Equilibrium problems on Riemannian manifolds with applications

TL;DR

This paper investigates equilibrium problems on Riemannian manifolds, establishing solution existence, convexity properties, and convergence of algorithms, with applications to variational inequalities and Nash equilibria.

Contribution

It introduces a novel approach linking equilibrium problems to variational inequalities on Riemannian manifolds, differing from previous methods.

Findings

Proved existence of solutions on Riemannian manifolds.

Analyzed convex structure of the solution set.

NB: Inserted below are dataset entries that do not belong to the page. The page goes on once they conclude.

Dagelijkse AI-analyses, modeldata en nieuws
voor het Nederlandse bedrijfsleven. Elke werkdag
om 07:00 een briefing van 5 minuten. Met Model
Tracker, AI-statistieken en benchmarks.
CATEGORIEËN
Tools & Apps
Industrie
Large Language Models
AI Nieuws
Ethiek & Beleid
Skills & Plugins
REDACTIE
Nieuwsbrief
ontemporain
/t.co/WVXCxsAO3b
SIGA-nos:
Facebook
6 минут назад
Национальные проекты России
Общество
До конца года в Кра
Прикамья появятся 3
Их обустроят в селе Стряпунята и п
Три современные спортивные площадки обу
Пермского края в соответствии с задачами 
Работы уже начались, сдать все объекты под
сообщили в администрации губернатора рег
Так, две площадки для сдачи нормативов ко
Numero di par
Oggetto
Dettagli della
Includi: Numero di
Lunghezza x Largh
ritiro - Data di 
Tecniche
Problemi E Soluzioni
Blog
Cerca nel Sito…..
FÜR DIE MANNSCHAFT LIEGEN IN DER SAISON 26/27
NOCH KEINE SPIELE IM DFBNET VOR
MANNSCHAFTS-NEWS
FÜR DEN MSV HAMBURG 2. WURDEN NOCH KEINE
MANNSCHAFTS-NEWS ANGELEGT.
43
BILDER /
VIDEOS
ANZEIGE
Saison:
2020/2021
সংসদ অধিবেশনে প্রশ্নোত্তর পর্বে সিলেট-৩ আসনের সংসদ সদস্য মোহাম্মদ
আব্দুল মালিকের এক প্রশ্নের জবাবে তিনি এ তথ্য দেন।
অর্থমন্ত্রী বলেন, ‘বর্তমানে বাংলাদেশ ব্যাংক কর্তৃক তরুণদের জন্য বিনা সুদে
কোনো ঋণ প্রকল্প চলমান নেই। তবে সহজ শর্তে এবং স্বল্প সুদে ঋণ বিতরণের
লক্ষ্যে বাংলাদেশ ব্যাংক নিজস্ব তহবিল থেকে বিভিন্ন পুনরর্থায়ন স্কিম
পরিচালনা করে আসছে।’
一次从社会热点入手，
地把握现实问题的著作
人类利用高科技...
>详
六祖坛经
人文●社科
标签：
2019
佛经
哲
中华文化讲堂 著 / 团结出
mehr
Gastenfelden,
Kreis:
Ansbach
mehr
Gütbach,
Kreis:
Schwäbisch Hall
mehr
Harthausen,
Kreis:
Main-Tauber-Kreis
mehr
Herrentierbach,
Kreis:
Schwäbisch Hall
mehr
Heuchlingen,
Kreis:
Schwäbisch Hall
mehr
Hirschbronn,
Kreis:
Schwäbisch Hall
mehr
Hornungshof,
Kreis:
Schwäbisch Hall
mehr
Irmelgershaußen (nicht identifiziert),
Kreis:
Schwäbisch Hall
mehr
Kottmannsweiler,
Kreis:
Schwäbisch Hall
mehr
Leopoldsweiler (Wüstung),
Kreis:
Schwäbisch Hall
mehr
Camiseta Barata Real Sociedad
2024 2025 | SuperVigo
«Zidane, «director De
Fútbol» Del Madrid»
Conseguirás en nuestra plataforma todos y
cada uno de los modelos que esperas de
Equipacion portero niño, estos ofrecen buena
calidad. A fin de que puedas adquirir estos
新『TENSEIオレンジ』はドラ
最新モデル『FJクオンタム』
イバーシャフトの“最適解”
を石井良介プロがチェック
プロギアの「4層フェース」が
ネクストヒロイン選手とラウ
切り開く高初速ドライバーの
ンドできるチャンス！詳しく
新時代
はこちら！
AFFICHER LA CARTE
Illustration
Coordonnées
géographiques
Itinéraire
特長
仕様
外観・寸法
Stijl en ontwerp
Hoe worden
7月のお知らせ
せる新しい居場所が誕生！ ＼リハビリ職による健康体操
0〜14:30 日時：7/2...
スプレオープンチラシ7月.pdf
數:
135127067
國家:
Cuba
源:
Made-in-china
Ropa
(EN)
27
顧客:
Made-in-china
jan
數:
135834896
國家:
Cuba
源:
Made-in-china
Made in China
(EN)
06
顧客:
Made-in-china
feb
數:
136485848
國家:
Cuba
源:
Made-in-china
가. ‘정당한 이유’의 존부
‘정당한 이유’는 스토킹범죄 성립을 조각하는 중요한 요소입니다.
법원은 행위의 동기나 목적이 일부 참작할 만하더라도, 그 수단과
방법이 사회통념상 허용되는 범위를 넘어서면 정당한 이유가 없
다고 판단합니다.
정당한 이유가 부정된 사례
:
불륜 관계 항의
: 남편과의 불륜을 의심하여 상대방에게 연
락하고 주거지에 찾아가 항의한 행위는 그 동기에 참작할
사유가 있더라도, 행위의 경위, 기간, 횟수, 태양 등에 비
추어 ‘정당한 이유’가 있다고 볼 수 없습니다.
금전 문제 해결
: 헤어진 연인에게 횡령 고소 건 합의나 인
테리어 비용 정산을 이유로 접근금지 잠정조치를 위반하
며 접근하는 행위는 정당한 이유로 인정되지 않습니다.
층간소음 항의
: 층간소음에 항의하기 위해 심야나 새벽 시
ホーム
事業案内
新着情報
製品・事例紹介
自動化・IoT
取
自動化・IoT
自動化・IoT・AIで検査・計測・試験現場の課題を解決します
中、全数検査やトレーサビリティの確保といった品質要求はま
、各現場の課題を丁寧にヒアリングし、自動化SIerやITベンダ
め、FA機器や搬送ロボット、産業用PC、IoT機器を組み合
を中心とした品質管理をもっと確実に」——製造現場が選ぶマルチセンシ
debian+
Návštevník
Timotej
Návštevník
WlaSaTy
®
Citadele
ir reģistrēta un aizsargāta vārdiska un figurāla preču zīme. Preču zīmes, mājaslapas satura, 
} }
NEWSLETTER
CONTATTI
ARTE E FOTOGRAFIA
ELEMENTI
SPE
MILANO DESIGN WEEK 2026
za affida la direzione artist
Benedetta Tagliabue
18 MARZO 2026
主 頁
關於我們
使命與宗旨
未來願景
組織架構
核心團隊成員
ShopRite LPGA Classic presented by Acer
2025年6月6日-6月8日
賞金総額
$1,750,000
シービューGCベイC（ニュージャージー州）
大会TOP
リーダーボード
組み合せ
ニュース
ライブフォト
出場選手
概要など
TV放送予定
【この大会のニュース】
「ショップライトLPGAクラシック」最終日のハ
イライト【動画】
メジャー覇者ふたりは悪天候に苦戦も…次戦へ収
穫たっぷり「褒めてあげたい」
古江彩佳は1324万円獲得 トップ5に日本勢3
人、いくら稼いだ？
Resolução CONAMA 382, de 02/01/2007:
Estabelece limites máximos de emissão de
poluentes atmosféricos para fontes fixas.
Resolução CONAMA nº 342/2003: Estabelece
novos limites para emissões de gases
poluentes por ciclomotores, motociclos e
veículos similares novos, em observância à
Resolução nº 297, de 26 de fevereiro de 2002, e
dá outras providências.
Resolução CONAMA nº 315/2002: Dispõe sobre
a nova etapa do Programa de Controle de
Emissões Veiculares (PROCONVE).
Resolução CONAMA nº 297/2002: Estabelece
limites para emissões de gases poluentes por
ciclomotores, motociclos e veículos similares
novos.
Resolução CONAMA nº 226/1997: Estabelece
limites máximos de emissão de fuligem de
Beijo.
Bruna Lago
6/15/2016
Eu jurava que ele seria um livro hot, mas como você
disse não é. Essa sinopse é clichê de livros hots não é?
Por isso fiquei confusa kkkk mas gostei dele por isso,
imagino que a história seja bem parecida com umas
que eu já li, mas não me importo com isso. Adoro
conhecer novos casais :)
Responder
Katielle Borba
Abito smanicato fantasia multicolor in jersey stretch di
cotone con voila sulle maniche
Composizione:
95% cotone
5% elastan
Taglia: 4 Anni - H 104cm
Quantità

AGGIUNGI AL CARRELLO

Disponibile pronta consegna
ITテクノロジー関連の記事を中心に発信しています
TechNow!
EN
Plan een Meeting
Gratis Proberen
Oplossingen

Established convergence of the proximal point algorithm.

Abstract

We study the equilibrium problem on general Riemannian manifolds. The results on existence of solutions and on the convex structure of the solution set are established. Our approach consists in relating the equilibrium problem to a suitable variational inequality problem on Riemannian manifolds, and is completely different from previous ones on this topic in the literature. As applications, the corresponding results for the mixed variational inequality and the Nash equilibrium are obtained. Moreover, we formulate and analyze the convergence of the proximal point algorithm for the equilibrium problem. In particular, correct proofs are provided for the results claimed in J. Math. Anal. Appl. 388, 61-77, 2012 (i.e., Theorems 3.5 and 4.9 there) regarding the existence of the mixed variational inequality and the domain of the resolvent for the equilibrium problem on Hadamard manifolds.